Cash generated by fighter sales to Sudan, Yemen and India has allowed RSK MiG's Lapik plant in Lukhovitsy to resume work on the Tu-334 102-seat airliner that was suspended in October last year, when general director/general designer Nikolai Nikitin was replaced by Valery Toryanin.
"When I came, the financial situation was difficult. We had to focus on making fighters for export," says Toryanin. Cash shortages forced suspension of work on the Tu-334, but Toryanin says that, after completion of MiG-29 deliveries to Sudan, work was able to resume. "We are paying suppliers for shipment of systems for our first airframe," he adds.
RSKMiG had invested $47 million into the Tu-334 before the suspension. It is now finalising a deal with Sberbank, Russia's largest bank, on a credit line for the Tu-334 project. "We also expect funding from the Moscow city government," Toryanin says. Support from Moscow's mayor Yuri Luzhkov is critical in renegotiation of the August 2003 agreement with the carriers Atlant-Soyuz, which is owned by Moscow, and Aerofraht, which jointly ordered 10 Tu-334-100s at a unit price of $12.9 million.

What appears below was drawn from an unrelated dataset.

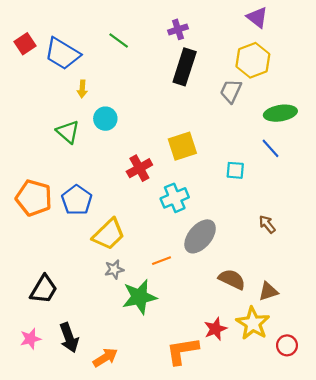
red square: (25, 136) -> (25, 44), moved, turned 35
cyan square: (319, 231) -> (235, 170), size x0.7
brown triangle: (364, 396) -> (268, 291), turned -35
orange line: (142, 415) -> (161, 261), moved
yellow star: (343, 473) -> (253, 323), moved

RSK MiG has also asked the Russian government to resume state funding for Tu-334 production. "There is a large market demand for an aircraft in that size as the Tupolev Tu-134 and Tu-154 lifetimes expire. The Tu-334 is the only modern regional jet certificated. MiG alone cannot cope with the large market demand in Russia and other countries, so a group of manufacturing plants should also take part in the effort," says Toryanin. Lapik expects to roll out its first Tu-334 by the end of this year.